Mbewe charged much Christian sluggishness in evangelism is the result of a paralyzing fear of being rejected and ridiculed by unbelievers who don’t mind having a pastor at their sickbeds offering prayers, but “who don’t want to hear your Jesus.”
“We make a great mistake when we adjust to that and content ourselves to some kind of false priestly duty,” he said. “God has called us to go and speak the words of God, to go and proclaim Christ, because it is God’s appointed way.”
Mbewe asked, “That a man hanging upon the cross in weakness and shame should be humanity’s only hope — can anything be more daft than that?”
If preachers are honest with themselves, Mbewe said, they will be forced to admit that their sticking point in personal evangelism is precisely because of its perception as “foolishness” to unbelieving minds. Ministers who are used to exalting themselves with titles before and degrees after their names chafe at the idea of being laughingstocks before a world they so desperately want to respect them.
“The last thing we want to endure is people laughing at us,” he charged. “Not even speaking of them persecuting us or pushing us into jails or to early graves. We are speaking about being fools in the eyes of the world.”
Having established that believers are compelled to evangelism by the direct command of God, Mbewe asserted the doctrine of effectual calling — the belief that God changes the hearts of his elect so that they willingly respond to him in repentance and faith — ensures the success of the evangelistic endeavor.
He explained a zeal for success has lead many ministers to abandon God’s appointed means of preaching and prayer for “underhanded methods” which are utilized “at the expense of many souls.” These methods have resulted in many professing Christians waking up on the other side of the grave in the terrors of eternal hell, he argued, and ensures pastors find themselves “shepherding goats.”
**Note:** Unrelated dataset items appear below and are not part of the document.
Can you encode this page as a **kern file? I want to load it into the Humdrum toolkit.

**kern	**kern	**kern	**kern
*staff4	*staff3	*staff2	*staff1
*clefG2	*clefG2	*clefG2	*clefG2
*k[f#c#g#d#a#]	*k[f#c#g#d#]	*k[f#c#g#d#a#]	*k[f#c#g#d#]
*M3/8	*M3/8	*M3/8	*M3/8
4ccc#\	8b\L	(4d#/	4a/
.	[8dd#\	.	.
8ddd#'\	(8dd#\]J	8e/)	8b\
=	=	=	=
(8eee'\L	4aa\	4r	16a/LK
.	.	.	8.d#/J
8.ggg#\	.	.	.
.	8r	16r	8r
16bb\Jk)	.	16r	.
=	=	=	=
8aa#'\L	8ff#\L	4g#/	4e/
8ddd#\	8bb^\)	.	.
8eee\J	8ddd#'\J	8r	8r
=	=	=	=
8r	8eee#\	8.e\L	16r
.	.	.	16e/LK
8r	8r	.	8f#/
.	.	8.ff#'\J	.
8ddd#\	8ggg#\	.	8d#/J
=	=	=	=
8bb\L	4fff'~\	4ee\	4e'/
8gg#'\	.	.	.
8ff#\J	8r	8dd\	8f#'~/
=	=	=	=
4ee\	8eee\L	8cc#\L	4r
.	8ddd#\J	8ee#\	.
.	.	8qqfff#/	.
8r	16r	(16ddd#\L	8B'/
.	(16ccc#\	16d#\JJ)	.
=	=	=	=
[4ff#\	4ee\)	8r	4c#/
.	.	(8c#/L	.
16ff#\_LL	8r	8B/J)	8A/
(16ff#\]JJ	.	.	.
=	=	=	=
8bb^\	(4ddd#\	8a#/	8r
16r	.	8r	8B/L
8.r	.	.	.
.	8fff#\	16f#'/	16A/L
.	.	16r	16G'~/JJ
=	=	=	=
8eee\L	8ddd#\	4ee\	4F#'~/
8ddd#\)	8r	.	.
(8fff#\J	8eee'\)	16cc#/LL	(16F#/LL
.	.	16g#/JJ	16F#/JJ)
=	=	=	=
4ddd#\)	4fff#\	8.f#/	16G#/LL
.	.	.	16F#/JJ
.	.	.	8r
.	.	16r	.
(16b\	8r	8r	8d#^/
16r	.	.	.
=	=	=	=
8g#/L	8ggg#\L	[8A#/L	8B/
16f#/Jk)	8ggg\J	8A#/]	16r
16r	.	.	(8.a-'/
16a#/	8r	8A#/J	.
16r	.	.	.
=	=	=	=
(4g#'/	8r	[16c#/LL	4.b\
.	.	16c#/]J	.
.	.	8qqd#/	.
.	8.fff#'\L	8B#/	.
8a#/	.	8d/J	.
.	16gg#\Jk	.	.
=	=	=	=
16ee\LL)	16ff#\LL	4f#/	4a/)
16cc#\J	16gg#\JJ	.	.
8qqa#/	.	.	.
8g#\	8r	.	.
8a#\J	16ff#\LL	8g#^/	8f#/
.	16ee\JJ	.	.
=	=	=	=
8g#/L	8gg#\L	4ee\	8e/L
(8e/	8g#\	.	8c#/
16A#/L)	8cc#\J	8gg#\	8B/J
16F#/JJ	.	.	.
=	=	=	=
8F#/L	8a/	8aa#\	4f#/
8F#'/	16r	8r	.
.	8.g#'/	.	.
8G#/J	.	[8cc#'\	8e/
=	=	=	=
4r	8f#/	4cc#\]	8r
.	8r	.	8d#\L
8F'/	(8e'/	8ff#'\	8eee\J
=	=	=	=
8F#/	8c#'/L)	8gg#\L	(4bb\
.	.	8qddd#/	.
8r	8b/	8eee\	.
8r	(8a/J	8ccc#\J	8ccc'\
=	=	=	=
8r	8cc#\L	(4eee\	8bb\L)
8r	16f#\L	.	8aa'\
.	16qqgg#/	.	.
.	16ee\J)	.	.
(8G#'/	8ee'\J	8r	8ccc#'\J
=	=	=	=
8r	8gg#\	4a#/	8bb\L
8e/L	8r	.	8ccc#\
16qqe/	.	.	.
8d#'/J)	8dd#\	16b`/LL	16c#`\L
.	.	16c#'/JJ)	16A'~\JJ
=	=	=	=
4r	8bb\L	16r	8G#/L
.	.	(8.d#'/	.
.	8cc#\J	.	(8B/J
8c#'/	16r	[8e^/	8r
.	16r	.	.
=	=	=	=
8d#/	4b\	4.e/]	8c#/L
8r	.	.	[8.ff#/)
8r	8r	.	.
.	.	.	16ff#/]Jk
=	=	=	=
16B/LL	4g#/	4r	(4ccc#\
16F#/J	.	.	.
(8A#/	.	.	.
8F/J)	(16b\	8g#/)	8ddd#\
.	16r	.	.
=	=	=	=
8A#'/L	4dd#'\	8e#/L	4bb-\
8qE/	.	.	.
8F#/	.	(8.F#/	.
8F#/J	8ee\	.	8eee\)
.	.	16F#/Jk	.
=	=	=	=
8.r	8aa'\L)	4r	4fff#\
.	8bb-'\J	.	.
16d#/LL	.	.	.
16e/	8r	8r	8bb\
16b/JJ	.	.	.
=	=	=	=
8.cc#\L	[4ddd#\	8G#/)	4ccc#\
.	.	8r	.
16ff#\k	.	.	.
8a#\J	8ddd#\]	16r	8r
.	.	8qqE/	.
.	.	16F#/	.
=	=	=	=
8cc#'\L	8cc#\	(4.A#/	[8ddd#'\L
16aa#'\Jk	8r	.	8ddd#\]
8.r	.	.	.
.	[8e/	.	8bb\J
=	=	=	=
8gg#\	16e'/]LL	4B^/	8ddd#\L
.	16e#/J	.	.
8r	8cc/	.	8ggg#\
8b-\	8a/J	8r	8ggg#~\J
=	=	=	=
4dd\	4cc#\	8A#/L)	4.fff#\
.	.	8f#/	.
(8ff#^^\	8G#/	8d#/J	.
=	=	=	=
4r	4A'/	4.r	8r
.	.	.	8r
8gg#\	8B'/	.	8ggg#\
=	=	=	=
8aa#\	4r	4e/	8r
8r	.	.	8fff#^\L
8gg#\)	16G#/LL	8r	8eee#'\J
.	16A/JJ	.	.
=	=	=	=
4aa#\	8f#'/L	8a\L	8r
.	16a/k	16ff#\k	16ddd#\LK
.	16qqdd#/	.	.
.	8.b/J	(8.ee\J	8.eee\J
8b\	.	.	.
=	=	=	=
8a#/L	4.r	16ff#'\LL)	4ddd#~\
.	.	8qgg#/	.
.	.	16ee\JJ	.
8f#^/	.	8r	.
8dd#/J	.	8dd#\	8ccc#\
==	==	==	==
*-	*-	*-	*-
Outlining the apostle Paul’s numerous descriptions of unregenerate people as “blind ” and “dead,” Mbewe said success in evangelism comes not through the practiced technique of an evangelist wooing decisions from a crowd, but through the sovereign power of the Holy Spirit.
“What use are the many man-made methods of getting people from the kingdom of darkness to the kingdom of light in the light of these stupendous facts?” he asked. “Can an organ playing in the background raise the dead? Can it? And yet, how many decisions are wrung out of people’s hearts by the atmosphere, getting the right atmosphere? We are up against death, spiritual death.”
Despite this less-than-optimistic view of the state of fallen man, Mbewe said Christians have reason for abounding hope because of the invincible efficacy of the Holy Spirit to convert sinners to faith in Christ.
“In our work of preaching, we are not alone,” he proclaimed. “What we may be saying might be sounding as foolishness in the ears of the world, but oh that we had faith to believe that there is Another with a capital A working alongside us and, if it pleases him, no one can resist. No one, however hostile they might be.
“Oh, for more faith in the Holy Spirit in our pulpits!” he said.
In his final message, Mbewe said the preacher must view the fruits of conversion which result from his preaching as entirely of the grace of God. Christ-centered preaching recognizes repentance as faith as simultaneously God’s command and God’s gracious gift.
“Those who are genuinely converted should attribute this to God and to God alone,” he said. “And the way we go about our ministerial duties should speak eloquently about that fact. People should be able to sit down and see that their repentance must be of God, that their faith must be of God, that there is nothing of man’s ingenuity … which can be the explanation of what they are today.”